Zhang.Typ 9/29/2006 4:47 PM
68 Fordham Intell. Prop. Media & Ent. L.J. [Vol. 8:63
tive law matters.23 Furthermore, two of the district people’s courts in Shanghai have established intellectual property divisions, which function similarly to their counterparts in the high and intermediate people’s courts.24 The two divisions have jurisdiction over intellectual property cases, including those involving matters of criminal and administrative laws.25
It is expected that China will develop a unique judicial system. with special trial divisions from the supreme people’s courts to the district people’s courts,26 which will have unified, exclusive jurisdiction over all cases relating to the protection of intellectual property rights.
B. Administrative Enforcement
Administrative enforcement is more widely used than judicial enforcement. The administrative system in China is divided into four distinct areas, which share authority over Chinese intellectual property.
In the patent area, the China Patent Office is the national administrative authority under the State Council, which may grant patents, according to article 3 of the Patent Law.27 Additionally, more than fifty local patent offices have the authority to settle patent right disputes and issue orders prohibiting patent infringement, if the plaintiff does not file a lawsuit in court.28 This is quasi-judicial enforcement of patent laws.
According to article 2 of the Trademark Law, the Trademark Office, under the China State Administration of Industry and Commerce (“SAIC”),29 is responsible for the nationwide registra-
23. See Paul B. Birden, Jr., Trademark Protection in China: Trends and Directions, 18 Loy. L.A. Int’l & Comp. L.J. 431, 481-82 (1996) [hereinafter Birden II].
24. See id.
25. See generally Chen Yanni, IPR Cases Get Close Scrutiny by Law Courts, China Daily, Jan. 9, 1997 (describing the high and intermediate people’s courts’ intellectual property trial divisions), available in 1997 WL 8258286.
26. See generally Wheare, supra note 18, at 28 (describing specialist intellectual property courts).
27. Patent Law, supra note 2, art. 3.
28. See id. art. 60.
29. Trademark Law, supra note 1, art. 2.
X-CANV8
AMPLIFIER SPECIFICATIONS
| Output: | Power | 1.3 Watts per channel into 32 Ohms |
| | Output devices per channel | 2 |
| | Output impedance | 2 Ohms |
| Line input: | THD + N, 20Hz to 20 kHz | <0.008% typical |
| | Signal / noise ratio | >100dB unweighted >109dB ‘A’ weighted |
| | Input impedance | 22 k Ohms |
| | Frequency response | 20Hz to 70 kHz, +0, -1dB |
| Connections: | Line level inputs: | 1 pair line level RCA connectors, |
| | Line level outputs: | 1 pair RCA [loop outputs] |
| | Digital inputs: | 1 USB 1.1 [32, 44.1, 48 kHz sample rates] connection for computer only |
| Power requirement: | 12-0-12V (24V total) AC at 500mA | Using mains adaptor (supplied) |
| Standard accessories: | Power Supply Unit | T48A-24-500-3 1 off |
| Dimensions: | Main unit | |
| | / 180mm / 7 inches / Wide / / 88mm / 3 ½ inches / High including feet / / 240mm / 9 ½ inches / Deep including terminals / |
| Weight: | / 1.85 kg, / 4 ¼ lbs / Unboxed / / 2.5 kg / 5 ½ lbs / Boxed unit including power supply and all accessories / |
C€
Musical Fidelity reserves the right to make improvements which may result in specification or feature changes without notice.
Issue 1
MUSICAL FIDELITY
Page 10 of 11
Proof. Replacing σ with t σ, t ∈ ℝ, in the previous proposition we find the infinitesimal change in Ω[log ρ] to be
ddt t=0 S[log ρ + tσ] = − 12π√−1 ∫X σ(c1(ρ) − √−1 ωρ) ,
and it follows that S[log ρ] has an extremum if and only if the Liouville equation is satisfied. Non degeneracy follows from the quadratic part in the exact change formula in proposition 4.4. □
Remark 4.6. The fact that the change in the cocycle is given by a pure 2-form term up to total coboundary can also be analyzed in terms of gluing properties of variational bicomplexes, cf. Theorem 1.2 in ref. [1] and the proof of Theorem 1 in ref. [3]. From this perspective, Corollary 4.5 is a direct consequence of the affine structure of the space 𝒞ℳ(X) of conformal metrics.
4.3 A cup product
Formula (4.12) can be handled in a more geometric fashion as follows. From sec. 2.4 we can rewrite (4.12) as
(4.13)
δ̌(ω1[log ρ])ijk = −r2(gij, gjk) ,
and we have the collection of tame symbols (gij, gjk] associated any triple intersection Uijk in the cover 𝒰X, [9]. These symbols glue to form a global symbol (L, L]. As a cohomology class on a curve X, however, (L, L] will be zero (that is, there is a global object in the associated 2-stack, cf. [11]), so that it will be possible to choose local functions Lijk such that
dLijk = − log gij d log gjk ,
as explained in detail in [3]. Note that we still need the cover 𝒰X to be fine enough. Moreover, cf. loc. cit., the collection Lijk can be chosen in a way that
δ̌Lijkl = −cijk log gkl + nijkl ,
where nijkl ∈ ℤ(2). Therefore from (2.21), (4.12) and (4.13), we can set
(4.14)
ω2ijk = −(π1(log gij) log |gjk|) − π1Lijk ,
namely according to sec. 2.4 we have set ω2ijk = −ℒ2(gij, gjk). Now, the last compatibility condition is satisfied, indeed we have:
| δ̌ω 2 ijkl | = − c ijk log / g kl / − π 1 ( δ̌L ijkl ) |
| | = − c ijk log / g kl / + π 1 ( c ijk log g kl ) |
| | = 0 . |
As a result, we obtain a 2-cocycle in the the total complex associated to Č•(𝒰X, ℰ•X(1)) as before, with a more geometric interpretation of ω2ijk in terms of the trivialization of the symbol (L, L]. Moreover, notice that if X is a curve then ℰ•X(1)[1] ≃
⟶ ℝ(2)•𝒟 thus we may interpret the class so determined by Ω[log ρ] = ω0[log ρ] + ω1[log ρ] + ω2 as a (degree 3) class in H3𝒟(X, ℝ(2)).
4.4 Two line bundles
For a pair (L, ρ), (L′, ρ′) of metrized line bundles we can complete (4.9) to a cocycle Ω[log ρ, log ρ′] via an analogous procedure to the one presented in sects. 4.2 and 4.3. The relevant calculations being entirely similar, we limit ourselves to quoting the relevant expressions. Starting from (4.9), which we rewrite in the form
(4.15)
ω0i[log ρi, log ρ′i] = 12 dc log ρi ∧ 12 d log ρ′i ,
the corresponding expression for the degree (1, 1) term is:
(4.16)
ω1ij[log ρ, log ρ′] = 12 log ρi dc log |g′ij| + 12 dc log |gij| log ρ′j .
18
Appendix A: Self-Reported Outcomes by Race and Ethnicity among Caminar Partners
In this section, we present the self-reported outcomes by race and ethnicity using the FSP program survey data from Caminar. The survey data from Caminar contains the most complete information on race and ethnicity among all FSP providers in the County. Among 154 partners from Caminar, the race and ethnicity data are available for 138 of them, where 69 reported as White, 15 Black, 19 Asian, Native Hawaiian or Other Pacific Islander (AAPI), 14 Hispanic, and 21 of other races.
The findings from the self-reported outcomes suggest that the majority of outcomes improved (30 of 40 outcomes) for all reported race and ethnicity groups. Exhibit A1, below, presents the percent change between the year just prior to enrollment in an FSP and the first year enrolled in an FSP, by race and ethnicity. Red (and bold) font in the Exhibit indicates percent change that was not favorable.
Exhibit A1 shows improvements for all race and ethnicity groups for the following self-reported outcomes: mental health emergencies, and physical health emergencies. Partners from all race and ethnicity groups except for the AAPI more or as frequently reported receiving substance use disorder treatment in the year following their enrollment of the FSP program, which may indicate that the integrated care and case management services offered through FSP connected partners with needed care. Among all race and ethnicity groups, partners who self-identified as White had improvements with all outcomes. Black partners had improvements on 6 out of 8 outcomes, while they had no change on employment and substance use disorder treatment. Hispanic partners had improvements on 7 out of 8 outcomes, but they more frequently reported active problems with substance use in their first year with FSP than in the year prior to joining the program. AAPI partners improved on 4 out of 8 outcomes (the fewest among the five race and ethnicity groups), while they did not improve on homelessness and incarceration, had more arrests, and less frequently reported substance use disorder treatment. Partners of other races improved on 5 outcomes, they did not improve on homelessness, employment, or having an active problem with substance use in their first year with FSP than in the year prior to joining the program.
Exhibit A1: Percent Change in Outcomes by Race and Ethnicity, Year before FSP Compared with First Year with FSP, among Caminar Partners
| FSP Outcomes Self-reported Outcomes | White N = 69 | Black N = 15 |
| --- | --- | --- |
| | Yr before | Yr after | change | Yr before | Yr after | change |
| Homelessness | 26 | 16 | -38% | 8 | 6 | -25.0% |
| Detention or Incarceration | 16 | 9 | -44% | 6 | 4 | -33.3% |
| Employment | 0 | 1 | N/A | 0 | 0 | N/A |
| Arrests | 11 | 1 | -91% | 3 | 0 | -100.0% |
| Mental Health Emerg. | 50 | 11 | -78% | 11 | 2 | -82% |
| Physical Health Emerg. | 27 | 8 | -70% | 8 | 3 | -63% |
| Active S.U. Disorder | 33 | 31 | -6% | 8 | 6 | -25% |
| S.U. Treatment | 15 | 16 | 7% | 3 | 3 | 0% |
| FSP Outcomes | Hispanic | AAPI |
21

*-*-*

**WHAT THE EXERCISE ASKS**:
If a line in the material above holds "only", copy it.

**EXPECTED OUTPUT**:
| | Digital inputs: | 1 USB 1.1 [32, 44.1, 48 kHz sample rates] connection for computer only |
and it follows that S[log ρ] has an extremum if and only if the Liouville equation is satisfied. Non degeneracy follows from the quadratic part in the exact change formula in proposition 4.4. □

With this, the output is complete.